Enjoy these egg muffins warm or chilled for a quick and satisfying breakfast on the go.
Pair them with a side of fresh mixed greens or sliced avocado for a complete and balanced meal.
Customize the recipe by adding other low-carb vegetables or your favorite herbs and spices.
These muffins can be prepared in advance and stored in the refrigerator for up to 3-4 days. Simply reheat them in the microwave or enjoy them cold.
Share them with friends and family as a healthy and delicious appetizer or snack option.
8 large eggs
1 cup fresh spinach, chopped
1/2 cup shredded cheddar cheese (or any other low-carb cheese of your choice)
1/4 cup heavy cream
1/4 teaspoon salt
1/4 teaspoon black pepper
Cooking spray or olive oil for greasing the muffin tin
Preheat your oven to 350°F (175°C). Grease a muffin tin with cooking spray or a small amount of olive oil.

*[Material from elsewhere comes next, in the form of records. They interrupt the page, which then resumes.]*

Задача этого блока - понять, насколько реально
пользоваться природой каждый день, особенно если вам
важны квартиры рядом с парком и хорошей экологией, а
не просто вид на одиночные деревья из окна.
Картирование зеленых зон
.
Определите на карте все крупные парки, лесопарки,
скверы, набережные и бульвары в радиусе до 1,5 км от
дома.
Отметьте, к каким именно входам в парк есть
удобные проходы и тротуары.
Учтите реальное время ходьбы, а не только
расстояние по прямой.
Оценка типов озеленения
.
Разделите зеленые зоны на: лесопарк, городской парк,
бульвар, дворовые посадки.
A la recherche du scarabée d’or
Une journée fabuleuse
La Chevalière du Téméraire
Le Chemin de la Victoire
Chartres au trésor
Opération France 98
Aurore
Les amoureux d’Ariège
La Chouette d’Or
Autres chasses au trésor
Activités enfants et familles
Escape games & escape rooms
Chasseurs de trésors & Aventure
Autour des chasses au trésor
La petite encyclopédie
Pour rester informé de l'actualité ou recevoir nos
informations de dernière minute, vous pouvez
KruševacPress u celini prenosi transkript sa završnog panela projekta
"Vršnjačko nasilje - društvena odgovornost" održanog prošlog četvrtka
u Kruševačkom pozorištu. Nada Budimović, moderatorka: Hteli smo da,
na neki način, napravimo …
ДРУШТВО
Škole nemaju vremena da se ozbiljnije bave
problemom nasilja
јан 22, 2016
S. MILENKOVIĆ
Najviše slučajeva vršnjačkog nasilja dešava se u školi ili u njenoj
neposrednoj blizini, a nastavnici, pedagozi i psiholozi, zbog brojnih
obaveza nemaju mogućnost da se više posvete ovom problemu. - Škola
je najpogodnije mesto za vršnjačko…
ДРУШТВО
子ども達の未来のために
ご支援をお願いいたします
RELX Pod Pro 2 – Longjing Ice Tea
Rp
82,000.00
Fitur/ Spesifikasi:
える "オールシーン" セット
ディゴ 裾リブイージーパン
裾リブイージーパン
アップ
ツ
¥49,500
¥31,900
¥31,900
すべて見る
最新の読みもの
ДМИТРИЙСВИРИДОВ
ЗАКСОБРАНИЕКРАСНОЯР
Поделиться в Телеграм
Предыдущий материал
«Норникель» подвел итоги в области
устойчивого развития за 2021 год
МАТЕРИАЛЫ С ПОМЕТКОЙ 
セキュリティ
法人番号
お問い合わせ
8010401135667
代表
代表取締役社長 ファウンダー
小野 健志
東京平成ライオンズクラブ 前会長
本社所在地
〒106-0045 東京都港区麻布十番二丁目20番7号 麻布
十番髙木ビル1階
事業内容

In a mixing bowl, whisk together the eggs, heavy cream, salt, and black pepper until well combined.
Divide the chopped spinach equally among the muffin cups, then sprinkle the shredded cheese over the spinach.
Pour the egg mixture into each muffin cup, filling them about 3/4 full.
Place the muffin tin in the preheated oven and bake for about 20-25 minutes, or until the egg muffins are set and slightly golden on top.
Remove the muffin tin from the oven and let the egg muffins cool for a few minutes.
Carefully remove the muffins from the tin using a butter knife or small spatula.
Serve the egg muffins warm or let them cool completely before storing them in an airtight container in the refrigerator.